▸ Data shown
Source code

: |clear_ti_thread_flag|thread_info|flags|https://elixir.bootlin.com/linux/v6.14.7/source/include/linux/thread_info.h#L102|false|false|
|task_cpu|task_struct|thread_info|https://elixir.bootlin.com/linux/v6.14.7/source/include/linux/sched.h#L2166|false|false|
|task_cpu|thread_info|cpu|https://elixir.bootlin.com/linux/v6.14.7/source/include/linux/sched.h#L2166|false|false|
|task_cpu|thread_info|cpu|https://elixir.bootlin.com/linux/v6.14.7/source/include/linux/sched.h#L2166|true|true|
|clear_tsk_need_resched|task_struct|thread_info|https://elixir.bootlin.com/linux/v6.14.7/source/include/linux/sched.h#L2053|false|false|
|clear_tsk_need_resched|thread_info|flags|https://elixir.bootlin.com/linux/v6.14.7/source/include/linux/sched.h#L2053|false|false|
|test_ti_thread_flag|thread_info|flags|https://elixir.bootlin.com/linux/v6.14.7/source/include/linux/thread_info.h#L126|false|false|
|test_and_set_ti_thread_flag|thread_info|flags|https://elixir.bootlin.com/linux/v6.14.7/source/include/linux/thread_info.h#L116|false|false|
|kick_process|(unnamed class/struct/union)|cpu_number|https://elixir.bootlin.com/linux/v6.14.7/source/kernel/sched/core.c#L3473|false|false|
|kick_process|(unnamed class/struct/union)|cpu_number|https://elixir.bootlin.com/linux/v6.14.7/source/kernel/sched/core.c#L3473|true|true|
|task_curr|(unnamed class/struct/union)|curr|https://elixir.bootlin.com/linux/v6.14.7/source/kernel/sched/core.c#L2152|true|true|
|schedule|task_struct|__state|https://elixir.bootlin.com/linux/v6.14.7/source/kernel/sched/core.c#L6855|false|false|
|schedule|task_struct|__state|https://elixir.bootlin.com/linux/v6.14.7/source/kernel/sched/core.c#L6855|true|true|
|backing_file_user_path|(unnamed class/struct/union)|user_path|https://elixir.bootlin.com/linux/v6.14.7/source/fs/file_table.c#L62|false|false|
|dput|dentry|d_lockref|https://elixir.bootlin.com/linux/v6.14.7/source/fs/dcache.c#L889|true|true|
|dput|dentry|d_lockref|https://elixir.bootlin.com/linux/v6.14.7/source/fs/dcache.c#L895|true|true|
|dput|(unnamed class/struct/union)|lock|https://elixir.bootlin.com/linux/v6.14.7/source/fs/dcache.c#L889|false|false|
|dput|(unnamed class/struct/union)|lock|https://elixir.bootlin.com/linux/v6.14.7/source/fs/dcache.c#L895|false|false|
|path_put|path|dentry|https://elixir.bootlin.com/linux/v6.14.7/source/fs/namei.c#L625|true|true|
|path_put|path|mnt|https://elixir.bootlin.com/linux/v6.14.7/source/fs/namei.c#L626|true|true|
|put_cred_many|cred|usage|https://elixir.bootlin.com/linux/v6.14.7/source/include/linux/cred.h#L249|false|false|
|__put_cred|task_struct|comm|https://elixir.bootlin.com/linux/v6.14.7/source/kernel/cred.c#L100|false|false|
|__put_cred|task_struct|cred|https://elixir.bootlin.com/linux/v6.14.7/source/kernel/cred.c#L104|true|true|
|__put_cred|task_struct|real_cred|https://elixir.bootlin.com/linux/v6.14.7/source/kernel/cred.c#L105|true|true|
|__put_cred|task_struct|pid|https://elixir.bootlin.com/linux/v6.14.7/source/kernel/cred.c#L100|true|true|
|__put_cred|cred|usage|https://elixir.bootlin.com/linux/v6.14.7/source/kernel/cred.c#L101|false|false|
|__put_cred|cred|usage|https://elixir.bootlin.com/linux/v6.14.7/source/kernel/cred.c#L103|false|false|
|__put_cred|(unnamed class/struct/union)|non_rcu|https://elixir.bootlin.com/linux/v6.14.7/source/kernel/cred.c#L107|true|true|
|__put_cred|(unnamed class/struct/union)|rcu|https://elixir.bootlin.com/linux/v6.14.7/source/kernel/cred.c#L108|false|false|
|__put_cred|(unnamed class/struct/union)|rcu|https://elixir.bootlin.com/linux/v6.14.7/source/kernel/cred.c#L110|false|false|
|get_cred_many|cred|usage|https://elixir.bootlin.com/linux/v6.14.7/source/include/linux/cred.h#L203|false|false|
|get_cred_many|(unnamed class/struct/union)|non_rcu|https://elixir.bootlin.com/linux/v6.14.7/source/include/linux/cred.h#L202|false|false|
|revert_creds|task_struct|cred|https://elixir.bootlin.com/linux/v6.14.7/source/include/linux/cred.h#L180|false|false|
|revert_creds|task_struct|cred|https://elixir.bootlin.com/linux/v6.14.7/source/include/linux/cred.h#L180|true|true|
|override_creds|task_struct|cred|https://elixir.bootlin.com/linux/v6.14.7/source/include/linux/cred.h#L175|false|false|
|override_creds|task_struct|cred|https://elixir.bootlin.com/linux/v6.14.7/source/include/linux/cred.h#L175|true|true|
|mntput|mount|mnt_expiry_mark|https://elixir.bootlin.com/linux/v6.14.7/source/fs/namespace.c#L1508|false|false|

▸ Exercise instructions
Your answer must be the full set of records above, reproduced exactly.

▸ Finished exercise
Source code

: |clear_ti_thread_flag|thread_info|flags|https://elixir.bootlin.com/linux/v6.14.7/source/include/linux/thread_info.h#L102|false|false|
|task_cpu|task_struct|thread_info|https://elixir.bootlin.com/linux/v6.14.7/source/include/linux/sched.h#L2166|false|false|
|task_cpu|thread_info|cpu|https://elixir.bootlin.com/linux/v6.14.7/source/include/linux/sched.h#L2166|false|false|
|task_cpu|thread_info|cpu|https://elixir.bootlin.com/linux/v6.14.7/source/include/linux/sched.h#L2166|true|true|
|clear_tsk_need_resched|task_struct|thread_info|https://elixir.bootlin.com/linux/v6.14.7/source/include/linux/sched.h#L2053|false|false|
|clear_tsk_need_resched|thread_info|flags|https://elixir.bootlin.com/linux/v6.14.7/source/include/linux/sched.h#L2053|false|false|
|test_ti_thread_flag|thread_info|flags|https://elixir.bootlin.com/linux/v6.14.7/source/include/linux/thread_info.h#L126|false|false|
|test_and_set_ti_thread_flag|thread_info|flags|https://elixir.bootlin.com/linux/v6.14.7/source/include/linux/thread_info.h#L116|false|false|
|kick_process|(unnamed class/struct/union)|cpu_number|https://elixir.bootlin.com/linux/v6.14.7/source/kernel/sched/core.c#L3473|false|false|
|kick_process|(unnamed class/struct/union)|cpu_number|https://elixir.bootlin.com/linux/v6.14.7/source/kernel/sched/core.c#L3473|true|true|
|task_curr|(unnamed class/struct/union)|curr|https://elixir.bootlin.com/linux/v6.14.7/source/kernel/sched/core.c#L2152|true|true|
|schedule|task_struct|__state|https://elixir.bootlin.com/linux/v6.14.7/source/kernel/sched/core.c#L6855|false|false|
|schedule|task_struct|__state|https://elixir.bootlin.com/linux/v6.14.7/source/kernel/sched/core.c#L6855|true|true|
|backing_file_user_path|(unnamed class/struct/union)|user_path|https://elixir.bootlin.com/linux/v6.14.7/source/fs/file_table.c#L62|false|false|
|dput|dentry|d_lockref|https://elixir.bootlin.com/linux/v6.14.7/source/fs/dcache.c#L889|true|true|
|dput|dentry|d_lockref|https://elixir.bootlin.com/linux/v6.14.7/source/fs/dcache.c#L895|true|true|
|dput|(unnamed class/struct/union)|lock|https://elixir.bootlin.com/linux/v6.14.7/source/fs/dcache.c#L889|false|false|
|dput|(unnamed class/struct/union)|lock|https://elixir.bootlin.com/linux/v6.14.7/source/fs/dcache.c#L895|false|false|
|path_put|path|dentry|https://elixir.bootlin.com/linux/v6.14.7/source/fs/namei.c#L625|true|true|
|path_put|path|mnt|https://elixir.bootlin.com/linux/v6.14.7/source/fs/namei.c#L626|true|true|
|put_cred_many|cred|usage|https://elixir.bootlin.com/linux/v6.14.7/source/include/linux/cred.h#L249|false|false|
|__put_cred|task_struct|comm|https://elixir.bootlin.com/linux/v6.14.7/source/kernel/cred.c#L100|false|false|
|__put_cred|task_struct|cred|https://elixir.bootlin.com/linux/v6.14.7/source/kernel/cred.c#L104|true|true|
|__put_cred|task_struct|real_cred|https://elixir.bootlin.com/linux/v6.14.7/source/kernel/cred.c#L105|true|true|
|__put_cred|task_struct|pid|https://elixir.bootlin.com/linux/v6.14.7/source/kernel/cred.c#L100|true|true|
|__put_cred|cred|usage|https://elixir.bootlin.com/linux/v6.14.7/source/kernel/cred.c#L101|false|false|
|__put_cred|cred|usage|https://elixir.bootlin.com/linux/v6.14.7/source/kernel/cred.c#L103|false|false|
|__put_cred|(unnamed class/struct/union)|non_rcu|https://elixir.bootlin.com/linux/v6.14.7/source/kernel/cred.c#L107|true|true|
|__put_cred|(unnamed class/struct/union)|rcu|https://elixir.bootlin.com/linux/v6.14.7/source/kernel/cred.c#L108|false|false|
|__put_cred|(unnamed class/struct/union)|rcu|https://elixir.bootlin.com/linux/v6.14.7/source/kernel/cred.c#L110|false|false|
|get_cred_many|cred|usage|https://elixir.bootlin.com/linux/v6.14.7/source/include/linux/cred.h#L203|false|false|
|get_cred_many|(unnamed class/struct/union)|non_rcu|https://elixir.bootlin.com/linux/v6.14.7/source/include/linux/cred.h#L202|false|false|
|revert_creds|task_struct|cred|https://elixir.bootlin.com/linux/v6.14.7/source/include/linux/cred.h#L180|false|false|
|revert_creds|task_struct|cred|https://elixir.bootlin.com/linux/v6.14.7/source/include/linux/cred.h#L180|true|true|
|override_creds|task_struct|cred|https://elixir.bootlin.com/linux/v6.14.7/source/include/linux/cred.h#L175|false|false|
|override_creds|task_struct|cred|https://elixir.bootlin.com/linux/v6.14.7/source/include/linux/cred.h#L175|true|true|
|mntput|mount|mnt_expiry_mark|https://elixir.bootlin.com/linux/v6.14.7/source/fs/namespace.c#L1508|false|false|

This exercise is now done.